If you're one of those types that hates annoying phone calls about... whatever, then March is not going to be your month. The City of Guelph will be ringing hundreds of people across the Royal City next month to learn from them what they think the City's priorities for the next four years should be. To those of you either too jaded or too lazy to write letters, make phone calls, go to public meetings, or even vote, this is your time to shine. (But you'll probably hang up before you even learn what the call is about.) Here's the City's press release:
GUELPH, ON, February 25, 2011 – Starting in early March, phones will ring in hundreds of Guelph households as the City of Guelph surveys residents on their priorities and aspirations for their community over the next four years.

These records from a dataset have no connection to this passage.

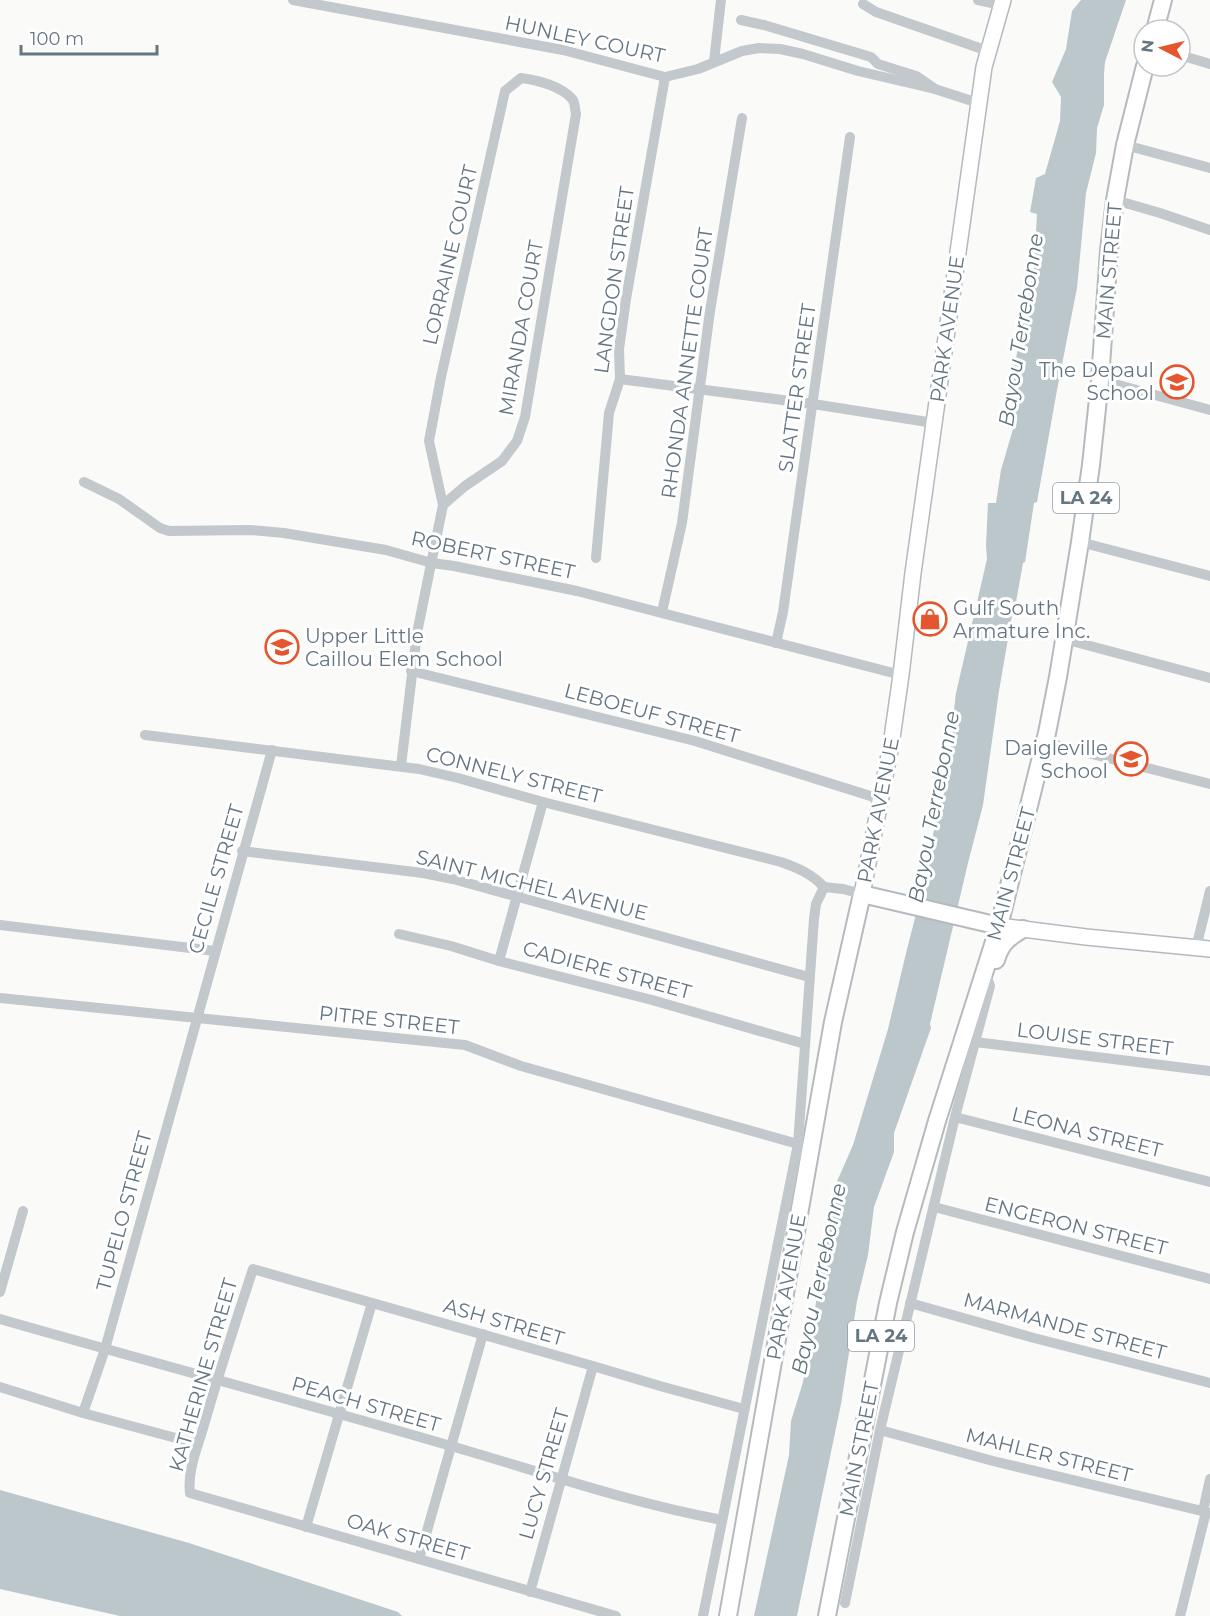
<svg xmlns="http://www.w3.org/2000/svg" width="1210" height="1616" font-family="Montserrat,sans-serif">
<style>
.water{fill:#bbc7cb}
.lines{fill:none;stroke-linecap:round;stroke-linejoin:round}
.secondary-casing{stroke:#b3babf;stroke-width:18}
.primary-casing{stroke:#b5babe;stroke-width:20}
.street{stroke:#c3c8cc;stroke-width:10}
.secondary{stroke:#fff;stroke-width:15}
.primary{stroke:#fff;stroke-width:16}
.labels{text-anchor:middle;stroke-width:6;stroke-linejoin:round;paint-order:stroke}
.shield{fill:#fff;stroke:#939fa8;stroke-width:1.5}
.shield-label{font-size:18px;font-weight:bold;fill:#657683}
.street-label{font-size:20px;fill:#657683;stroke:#fff}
.poi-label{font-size:20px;fill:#657683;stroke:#fff;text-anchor:end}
.water-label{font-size:21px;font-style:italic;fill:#60757c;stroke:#fff}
</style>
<rect width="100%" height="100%" fill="#fafaf8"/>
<g class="water">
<path d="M1081,0H1126L1105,62L1104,74V105L1097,128L1096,153L1086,193L1077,288L1057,390L1037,502L1034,503L1025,562L1023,563L1016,602L1014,604L999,691L983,805L968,863L930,1024L931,1028L894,1133V1152L874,1207L868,1255L857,1301L841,1404L797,1616H754L789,1455L791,1421L803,1382L835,1186L853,1145L888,1029L907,949L927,872L936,817L943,799L953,734L952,726L956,693L987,559L986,546L988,503H996L1001,470L1015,422L1016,400L1013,373L1034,268L1037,214L1030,212L1036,178L1045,174L1060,121L1061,97L1052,82L1066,49L1072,11Z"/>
<path d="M0,1490L189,1543L398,1612L402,1616H120L0,1589Z"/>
</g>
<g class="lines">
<g class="secondary-casing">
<g id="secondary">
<path d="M862,894L891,745L901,675L913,573L984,67L1003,0"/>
<path d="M999,926L1086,937L1210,949"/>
</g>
</g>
<g class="primary-casing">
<g id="primary">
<path d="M1155,30L1163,0"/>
<path d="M996,960C1001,943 1008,938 1023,929"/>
<path d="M728,1616L833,1022L862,894L999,926"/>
<path d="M827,1616L888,1303L905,1232L937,1121L999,926L1047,733L1058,677L1080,542L1091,465L1100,380L1109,250L1115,200L1125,145L1145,66"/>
</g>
</g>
<g class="street">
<path d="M293,0L563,50L665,77L698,69L742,51L759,48L780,49L803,54L858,71L935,89"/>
<path d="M978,0L1001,5"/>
<path d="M863,4L876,12L988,51"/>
<path d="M741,20L764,25L871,57L878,64L916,76L935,89L978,103"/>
<path d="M1180,55L1210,64"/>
<path d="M714,61L721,0"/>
<path d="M1125,145L1210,168"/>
<path d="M1115,200L1160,213L1210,230"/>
<path d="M620,379L813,404L934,423"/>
<path d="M1100,380L1210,410"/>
<path d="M84,482L119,499L160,528L169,531L250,530L284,533L386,550L432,563L454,566L577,591L901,675"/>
<path d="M1080,542L1210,576"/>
<path d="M596,558L609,413L620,379L619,349L626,299L665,77"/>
<path d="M662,612L682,523L710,311L742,118"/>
<path d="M1064,639L1210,678"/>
<path d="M776,643L783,612L850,137"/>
<path d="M411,671L695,741L880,799"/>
<path d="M145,735L419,769L458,778L543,802L781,862C798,868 812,874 824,887L843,889L862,894"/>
<path d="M1045,742L1210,784"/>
<path d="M401,766L417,633L443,505L465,486L502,461L517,441L525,417L576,114C575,110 575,104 573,100C562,86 537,80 521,78L505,91L441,377L429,441L443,505"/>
<path d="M242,851L423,873L453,879L809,977"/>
<path d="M0,925L215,951"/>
<path d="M399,934L451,946L499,961L652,1000L805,1044"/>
<path d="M1196,948L1210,891"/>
<path d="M499,961L543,802"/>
<path d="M0,998L465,1045L521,1066L798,1144"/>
<path d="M975,1042L1210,1071"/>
<path d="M955,1117L1210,1182"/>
<path d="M934,1207L1210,1279"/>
<path d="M0,1292L23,1211"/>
<path d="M910,1303L1034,1338L1210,1383"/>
<path d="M0,1319C150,1362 301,1402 451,1446C541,1472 630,1503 722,1520"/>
<path d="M0,1387L83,1413L198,1444"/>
<path d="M83,1413L105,1349L272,750"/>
<path d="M880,1430L993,1461L1210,1513"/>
<path d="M1203,1511L1210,1479"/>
<path d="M306,1527L372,1303"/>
<path d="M419,1559L483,1334"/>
<path d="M530,1592L593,1366"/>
<path d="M845,1603L880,1430L955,1117L990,986L985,971"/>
<path d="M616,1616L190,1493C187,1471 198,1446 204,1425C219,1372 236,1321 253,1269L593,1366L660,1386L744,1409"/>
<path d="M703,1616L798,1144L814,919L816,904L824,887"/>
<path d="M1180,1616L1206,1512"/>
</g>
<use href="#secondary" class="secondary"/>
<use href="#primary" class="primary"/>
</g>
<defs>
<g id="school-ring" transform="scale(1.725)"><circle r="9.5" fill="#fff" stroke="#e4572e" stroke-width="1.5"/><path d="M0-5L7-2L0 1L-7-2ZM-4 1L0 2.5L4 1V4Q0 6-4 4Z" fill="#e4572e"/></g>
<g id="shop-ring" transform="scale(1.725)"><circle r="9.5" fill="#fff" stroke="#e4572e" stroke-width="1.5"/><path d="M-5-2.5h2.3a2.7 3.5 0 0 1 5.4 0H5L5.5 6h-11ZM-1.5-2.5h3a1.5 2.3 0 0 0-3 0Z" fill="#e4572e"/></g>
</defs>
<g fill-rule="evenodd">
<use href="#school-ring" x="1177" y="382"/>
<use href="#shop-ring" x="930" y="619"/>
<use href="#school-ring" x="282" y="647"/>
<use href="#school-ring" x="1131" y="759"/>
</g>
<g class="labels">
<g class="shield">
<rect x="1053" y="483" width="66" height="30" rx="4.5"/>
<rect x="848" y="1321" width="66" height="30" rx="4.5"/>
</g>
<g class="shield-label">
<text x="1086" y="504">LA 24</text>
<text x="881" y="1342">LA 24</text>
</g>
<g class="street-label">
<text transform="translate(585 39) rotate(12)" y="7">HUNLEY COURT</text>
<text transform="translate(450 255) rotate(-77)" y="7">LORRAINE COURT</text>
<text transform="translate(1109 271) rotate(-85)" y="7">MAIN STREET</text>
<text transform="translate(614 280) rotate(-82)" y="7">LANGDON STREET</text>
<text transform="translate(521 328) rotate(-80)" y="7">MIRANDA COURT</text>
<text transform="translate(947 329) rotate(-82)" y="7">PARK AVENUE</text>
<text transform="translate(687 363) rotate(-82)" y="7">RHONDA ANNETTE COURT</text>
<text transform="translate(797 388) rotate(-82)" y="7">SLATTER STREET</text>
<text transform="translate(493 555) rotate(12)" y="7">ROBERT STREET</text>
<text transform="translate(652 713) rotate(15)" y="7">LEBOEUF STREET</text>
<text transform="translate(514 775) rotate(14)" y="7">CONNELY STREET</text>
<text transform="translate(878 810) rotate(-79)" y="7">PARK AVENUE</text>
<text transform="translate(1011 874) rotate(-75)" y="7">MAIN STREET</text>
<text transform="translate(216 879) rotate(-74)" y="7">CECILE STREET</text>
<text transform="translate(532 885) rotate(14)" y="7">SAINT MICHEL AVENUE</text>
<text transform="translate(607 970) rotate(15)" y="7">CADIERE STREET</text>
<text transform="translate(389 1020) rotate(6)" y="7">PITRE STREET</text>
<text transform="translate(1095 1039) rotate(7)" y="7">LOUISE STREET</text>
<text transform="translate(1087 1132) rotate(14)" y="7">LEONA STREET</text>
<text transform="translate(124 1211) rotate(-75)" y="7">TUPELO STREET</text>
<text transform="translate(1076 1226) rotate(14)" y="7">ENGERON STREET</text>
<text transform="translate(786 1287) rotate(-80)" y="7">PARK AVENUE</text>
<text transform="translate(504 1322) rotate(16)" y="7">ASH STREET</text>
<text transform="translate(1065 1326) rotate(15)" y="7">MARMANDE STREET</text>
<text transform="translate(203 1375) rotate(-74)" y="7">KATHERINE STREET</text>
<text transform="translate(366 1404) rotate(16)" y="7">PEACH STREET</text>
<text transform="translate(859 1449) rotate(-79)" y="7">MAIN STREET</text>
<text transform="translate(1049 1455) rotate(14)" y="7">MAHLER STREET</text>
<text transform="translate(544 1474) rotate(-74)" y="7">LUCY STREET</text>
<text transform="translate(408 1537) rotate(16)" y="7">OAK STREET</text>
</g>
<g class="poi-label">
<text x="1154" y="377">The Depaul<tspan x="1154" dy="23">School</tspan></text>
<text x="953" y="615" text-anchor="start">Gulf South<tspan x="953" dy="23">Armature Inc.</tspan></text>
<text x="305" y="643" text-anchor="start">Upper Little<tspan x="305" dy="23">Caillou Elem School</tspan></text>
<text x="1108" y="755">Daigleville<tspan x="1108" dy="23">School</tspan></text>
</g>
<g class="water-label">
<text transform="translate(1021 330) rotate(-81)" y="7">Bayou Terrebonne</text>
<text transform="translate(934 807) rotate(-79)" y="7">Bayou Terrebonne</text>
<text transform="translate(819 1279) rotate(-78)" y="7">Bayou Terrebonne</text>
</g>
</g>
<g transform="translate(1162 48) rotate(277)"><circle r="28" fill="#ffffff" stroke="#c1c8cd" stroke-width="1.5"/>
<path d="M0-4.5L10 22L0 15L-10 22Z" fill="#e4572e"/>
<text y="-9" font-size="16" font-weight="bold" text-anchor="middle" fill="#657683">N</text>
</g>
<path d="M21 45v9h136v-9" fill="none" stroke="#657683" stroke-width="3"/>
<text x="30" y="45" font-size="18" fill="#657683" stroke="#ffffff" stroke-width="4.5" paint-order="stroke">100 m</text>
</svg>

The survey results will be used to update the City's Strategic Plan, The City that Makes a Difference, a document that guides the City's goals, objectives, and priorities. They will also provide Council and staff with statistically-valid information about the community's views.
Environics Research Group, one of Canada's leading public research firms, will conduct the survey. President and CEO of Environics Barry Watson provided Council with an overview of the survey's process and content at a meeting February 23rd. He explained to Council, “A scientific survey is the only way to get an accurate, representative picture of what the public thinks.”
Other steps in the updating of the strategic plan will include workshops with Council and the City's executive team to revise the mission statement, set priorities, review services and agree upon strategic initiatives for this term of Council. Workshops will be led by Chris Bart, Principal, Lead Professor and Founder of The Director's College and Professor of Strategy and Governance at McMaster University's DeGroote School of Business.
“A key focus of this process will be revising and refining the City of Guelph’s mission statement to more clearly define the City’s core business,” said Bart. At the February 23rd meeting, Council and the City’s Executive Team agreed to conduct a complete review of services and programs in the context of the City’s core business.
In June, the City will seek the community's input on the draft revised strategic plan through a series of public meetings.
About the Survey
The 10-minute survey will be conducted in English and three other languages among a representative sample of 600 residents aged 18 and older. The sample will yield an overall margin of error of +/- 4.0 percentage points, 19 times out of 20. Questions on age, gender, education, income, ethnicity, and ward will help ensure the demographics of the sample mirror Guelph's population as a whole.
The City of Guelph last conducted a public opinion survey of this size in 2008. That survey led to new customer service standards, a corporate communications plan, and reviews of sidewalk snow clearing and building services, among other initiatives.